Started by Snufkinoob, March 23, 2016, 10:37:38 PM

Previous topic - Next topic

Snufkinoob




Typically I use a 10k pot in place of the 8k2, but I've found that having a pot in place of the 33k is also useful for fine-tuning the bias. I've always had a fixed resistor in series with a pot (e.g. 5k and a 25k pot) on the assumption that the fixed value will offer protection from the 9v to Q1 just in case the pot is turned to 'zero'.

The reasoning for this is that I've always gone by the rule of thumb that the 470 ohm provides protection against the 9v overloading Q2 if the 10k pot is put at 'zero'. So I've just assumed I needed to do the same for Q1. Is my thinking right on this or do I not need the fixed value on Q1 at all?

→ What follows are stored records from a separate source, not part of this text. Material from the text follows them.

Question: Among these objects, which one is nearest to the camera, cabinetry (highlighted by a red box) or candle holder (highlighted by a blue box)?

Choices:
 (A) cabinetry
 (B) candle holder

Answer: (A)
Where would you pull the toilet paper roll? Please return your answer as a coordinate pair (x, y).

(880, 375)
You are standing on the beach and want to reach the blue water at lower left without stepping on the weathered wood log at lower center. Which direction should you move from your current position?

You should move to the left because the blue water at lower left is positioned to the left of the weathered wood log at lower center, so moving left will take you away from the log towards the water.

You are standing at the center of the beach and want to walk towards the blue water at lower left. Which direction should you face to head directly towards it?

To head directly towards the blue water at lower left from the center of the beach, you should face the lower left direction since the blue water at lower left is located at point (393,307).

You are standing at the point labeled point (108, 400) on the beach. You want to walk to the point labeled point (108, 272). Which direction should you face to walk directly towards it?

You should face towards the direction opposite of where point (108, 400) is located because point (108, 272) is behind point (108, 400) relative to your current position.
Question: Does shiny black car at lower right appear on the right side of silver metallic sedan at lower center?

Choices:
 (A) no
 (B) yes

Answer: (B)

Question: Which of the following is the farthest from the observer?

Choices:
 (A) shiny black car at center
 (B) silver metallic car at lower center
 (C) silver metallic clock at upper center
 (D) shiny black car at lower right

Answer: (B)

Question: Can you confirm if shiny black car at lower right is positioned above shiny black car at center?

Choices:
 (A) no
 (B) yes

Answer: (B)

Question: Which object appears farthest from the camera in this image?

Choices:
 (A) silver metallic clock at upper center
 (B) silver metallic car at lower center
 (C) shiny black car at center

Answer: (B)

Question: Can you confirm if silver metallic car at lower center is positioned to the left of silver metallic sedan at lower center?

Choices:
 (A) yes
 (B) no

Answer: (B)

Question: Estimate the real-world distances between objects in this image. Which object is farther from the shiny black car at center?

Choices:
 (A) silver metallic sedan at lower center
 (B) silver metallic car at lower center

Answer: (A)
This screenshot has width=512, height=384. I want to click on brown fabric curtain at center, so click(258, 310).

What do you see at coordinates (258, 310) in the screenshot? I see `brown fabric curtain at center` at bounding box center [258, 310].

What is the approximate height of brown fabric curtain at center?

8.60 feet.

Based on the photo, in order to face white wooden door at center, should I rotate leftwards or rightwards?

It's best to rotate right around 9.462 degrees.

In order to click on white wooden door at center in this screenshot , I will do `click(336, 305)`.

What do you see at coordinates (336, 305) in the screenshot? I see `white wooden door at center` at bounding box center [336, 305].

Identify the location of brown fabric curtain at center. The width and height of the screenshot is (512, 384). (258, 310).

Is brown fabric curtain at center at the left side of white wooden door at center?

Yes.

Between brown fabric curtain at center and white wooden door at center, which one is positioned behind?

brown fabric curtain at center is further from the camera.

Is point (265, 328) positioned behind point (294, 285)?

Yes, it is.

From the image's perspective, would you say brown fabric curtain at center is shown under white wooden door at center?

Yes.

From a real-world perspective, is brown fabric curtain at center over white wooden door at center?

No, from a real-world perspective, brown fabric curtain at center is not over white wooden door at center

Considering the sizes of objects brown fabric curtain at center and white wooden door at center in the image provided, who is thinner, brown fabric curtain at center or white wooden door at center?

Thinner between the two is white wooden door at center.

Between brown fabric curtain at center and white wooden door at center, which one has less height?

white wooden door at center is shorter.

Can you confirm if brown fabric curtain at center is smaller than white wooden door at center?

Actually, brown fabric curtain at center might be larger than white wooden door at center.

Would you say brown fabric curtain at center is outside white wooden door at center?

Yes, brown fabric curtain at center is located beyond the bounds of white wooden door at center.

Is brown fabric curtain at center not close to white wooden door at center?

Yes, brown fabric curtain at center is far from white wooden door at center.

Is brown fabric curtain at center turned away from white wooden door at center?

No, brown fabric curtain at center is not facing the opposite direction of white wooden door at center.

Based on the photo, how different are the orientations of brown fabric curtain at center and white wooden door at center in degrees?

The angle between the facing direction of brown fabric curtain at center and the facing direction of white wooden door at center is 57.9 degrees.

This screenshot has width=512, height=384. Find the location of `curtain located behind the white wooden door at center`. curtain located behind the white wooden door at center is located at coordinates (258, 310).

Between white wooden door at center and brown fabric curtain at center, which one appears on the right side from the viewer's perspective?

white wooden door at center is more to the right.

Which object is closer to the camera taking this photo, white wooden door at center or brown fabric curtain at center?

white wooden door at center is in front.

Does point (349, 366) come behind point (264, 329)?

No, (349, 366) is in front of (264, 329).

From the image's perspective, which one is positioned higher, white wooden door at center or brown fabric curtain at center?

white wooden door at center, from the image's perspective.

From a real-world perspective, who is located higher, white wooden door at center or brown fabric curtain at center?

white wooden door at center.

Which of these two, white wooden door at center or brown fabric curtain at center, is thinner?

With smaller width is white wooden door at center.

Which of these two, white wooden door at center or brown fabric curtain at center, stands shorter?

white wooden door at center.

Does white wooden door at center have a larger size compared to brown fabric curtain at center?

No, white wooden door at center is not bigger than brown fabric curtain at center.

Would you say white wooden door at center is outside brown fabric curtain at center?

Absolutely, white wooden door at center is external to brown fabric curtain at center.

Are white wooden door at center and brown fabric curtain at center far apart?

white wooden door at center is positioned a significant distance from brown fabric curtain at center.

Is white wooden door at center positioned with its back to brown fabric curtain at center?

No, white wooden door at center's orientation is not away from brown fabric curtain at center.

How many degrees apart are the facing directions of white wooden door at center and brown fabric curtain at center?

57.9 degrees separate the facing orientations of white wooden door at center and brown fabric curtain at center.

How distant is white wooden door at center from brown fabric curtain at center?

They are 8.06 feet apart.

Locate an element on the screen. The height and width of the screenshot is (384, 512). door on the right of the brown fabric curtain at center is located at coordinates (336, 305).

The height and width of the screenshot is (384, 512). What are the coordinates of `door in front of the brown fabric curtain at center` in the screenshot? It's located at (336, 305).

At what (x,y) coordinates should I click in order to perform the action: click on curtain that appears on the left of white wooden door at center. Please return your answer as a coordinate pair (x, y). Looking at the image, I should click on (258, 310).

I don't think I've read anything about this or seen it on any schematics.

PRR

The ultimate limit is the 100K base resistor. If the Q2 stage were totally screwed-up, so that 9V appeared on the emitter, you could have 8.4V/100K or 0.084mA into the base. With a high hFE part, that could be 8mA or more collector current. Assuming "33K" were short, you could have over 9V*8mA or 72 milliWatts of heat in Q1. This will not harm modern Silicon. And to have high voltage on Q2 emitter you would have to have "1K" effectively open (this does seem to be a popular build fault) or outrageously low values at "470" and "8.2K".

So I think you could build and twiddle these for decades and never quite blow a Q1.

However I very much agree that adding a stopper resistor is more-sure and less brain-pain than computing all the worst-worst-cases.